Cancers 2025, 17(13), 2071; https://doi.org/10.3390/cancers17132071
Submission received: 20 May 2025
/
Revised: 11 June 2025
/
Accepted: 16 June 2025
/
Published: 20 June 2025
(This article belongs to the Special Issue Significance of KRAS Gene Mutations in Colorectal Cancer (2nd Edition))
Simple Summary
Background: Next-generation sequencing (NGS) in sporadic colorectal adenocarcinoma (CRC) represents an ambitious diagnostic approach that may pose considerable challenges. There are limitations regarding the indication and availability of this technique, which may indirectly influence the outcome of the underlying disease. Objective: To identify and analyze the frequency of mutations in commonly altered genes in this pathology, assess their correlation, and highlight the need for a personalized therapeutic approach based on the molecular profile of the tumor. Additionally, we evaluated the importance of early genomic analysis using NGS in comparison to other techniques (real-time PCR and immunohistochemistry), aiming to optimize diagnosis in terms of turnaround time, tissue preservation, and cost-effectiveness. Our findings reinforce the role of KRAS as the most prevalent mutation, typically associated with microsatellite-stable tumors, whereas a mutated BRAF gene is more frequently associated with MSI.
Abstract
Methods: We retrospectively and cross-sectionally reviewed the cases of 648 patients with a histological diagnosis of colon adenocarcinoma. Of these, 166 had partial molecular studies, and 42 cases were selected based on the availability of the genetic markers targeted in this study. We analyzed the frequency of mutations in these genes, as well as their correlation with microsatellite instability (MSI). Results: A high mutation rate was found in the KRAS gene (52.4%). NRAS mutations were less frequent (8.9%), whereas BRAF mutations were observed in 20.8% of cases. This allowed us to identify a patient subgroup with MSI, representing 12.1% of cases. Among the 42 patients analyzed for KRAS, NRAS, BRAF, and MSI mutations, a significant association was observed between KRAS mutations and microsatellite stability, while no association was found between NRAS mutations and MSI. BRAF mutations showed a statistically significant association with MSI (p < 0.05), with the most common mutation being c.1799T > A, p.Val600Glu.

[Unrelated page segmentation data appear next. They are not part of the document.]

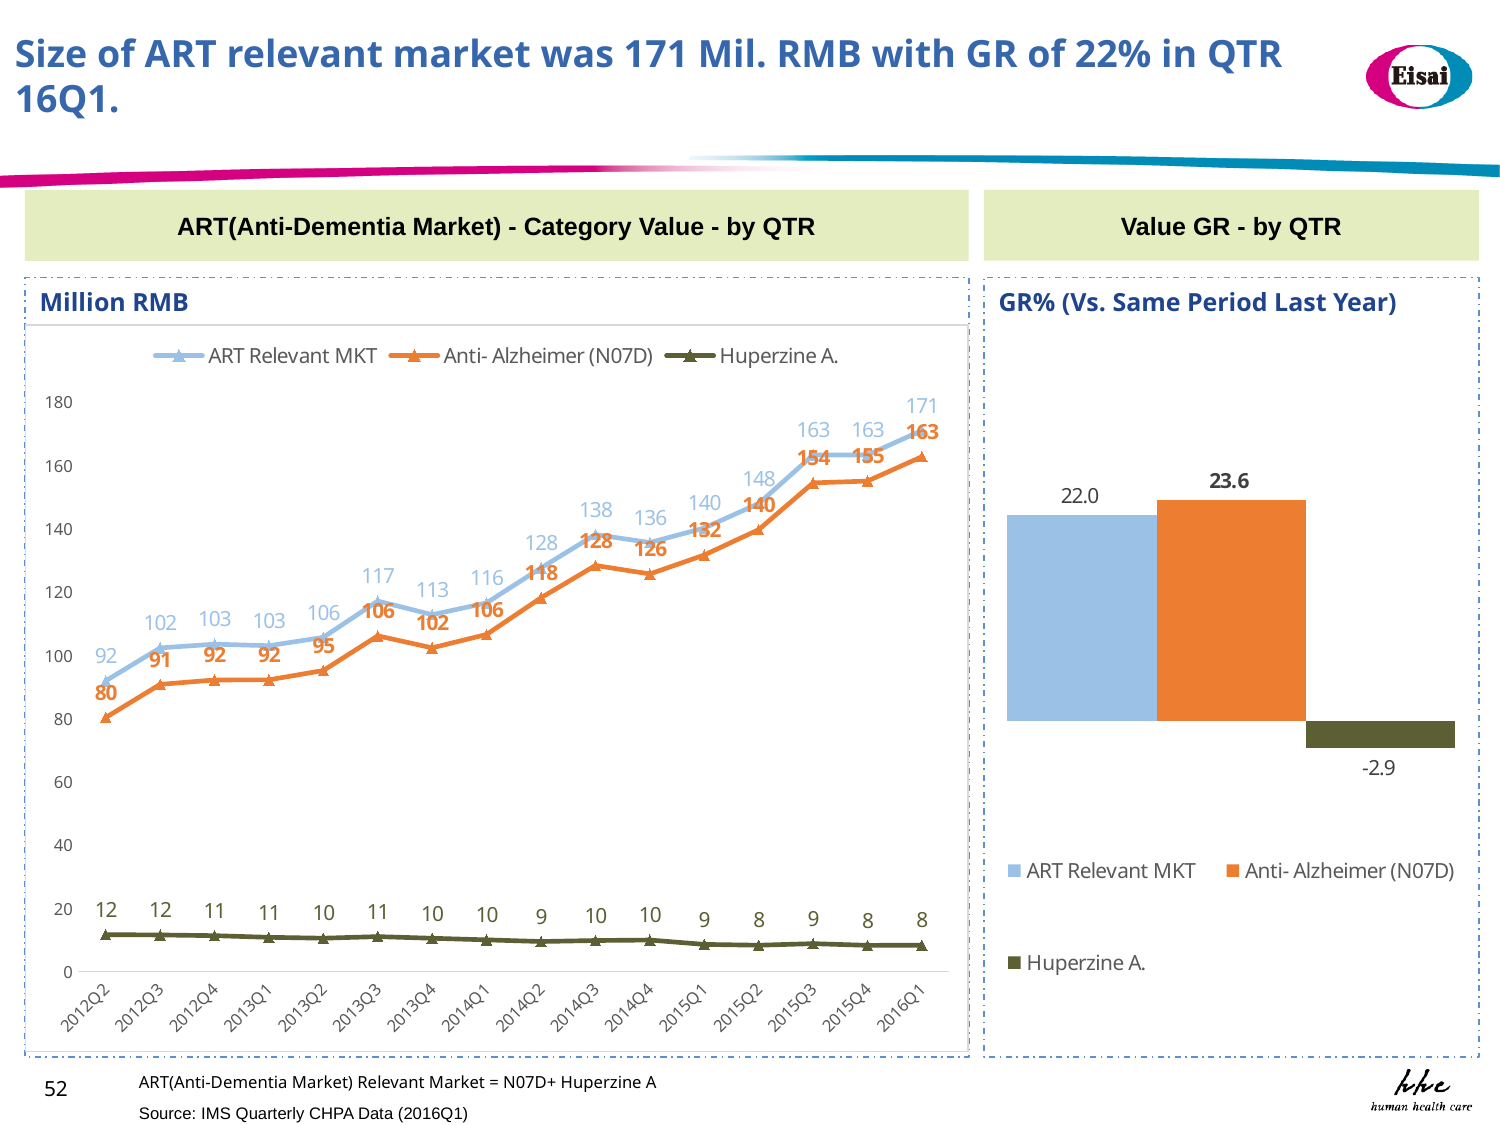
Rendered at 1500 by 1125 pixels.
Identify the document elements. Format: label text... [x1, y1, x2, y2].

list Size of ART relevant market was 171 Mil. RMB with GR of 22% in QTR 16Q1. [0, 0, 1337, 150]
chart [983, 323, 1480, 1053]
picture [1372, 1069, 1473, 1111]
picture [1436, 45, 1473, 70]
slide_number 52 [29, 1069, 123, 1110]
picture [1366, 45, 1450, 110]
text_box [24, 277, 969, 323]
text_box [983, 277, 1479, 323]
picture [0, 152, 1500, 191]
list ART(Anti-Dementia Market) Relevant Market = N07D+ Huperzine A [123, 1068, 1372, 1095]
picture [1424, 83, 1473, 110]
text_box Source: IMS Quarterly CHPA Data (2016Q1) [123, 1095, 1372, 1125]
text_box ART(Anti-Dementia Market) - Category Value - by QTR [24, 189, 969, 261]
chart [24, 323, 970, 1053]
text_box Value GR - by QTR [983, 189, 1479, 261]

The objective of this study is to demonstrate that the NGS-based method for evaluating MSI is rigorously valid compared to the results obtained using IHC and PCR. Conclusions: Comprehensive NGS profiling from the start improves diagnostic efficiency by saving time, tissue, and costs compared to gene-by-gene analysis. It also enables better molecular characterization and facilitates tailored therapeutic strategies, particularly in identifying candidates for targeted therapy and immunotherapy. This approach supports efficient tumor classification based on using KRAS, BRAF, NTRK, ERBB2, and PIK3CA as key markers, along with MSI status. We recommend that, if initial NGS is not feasible, start with KRAS analysis, then test BRAF and MSI if no mutation is found.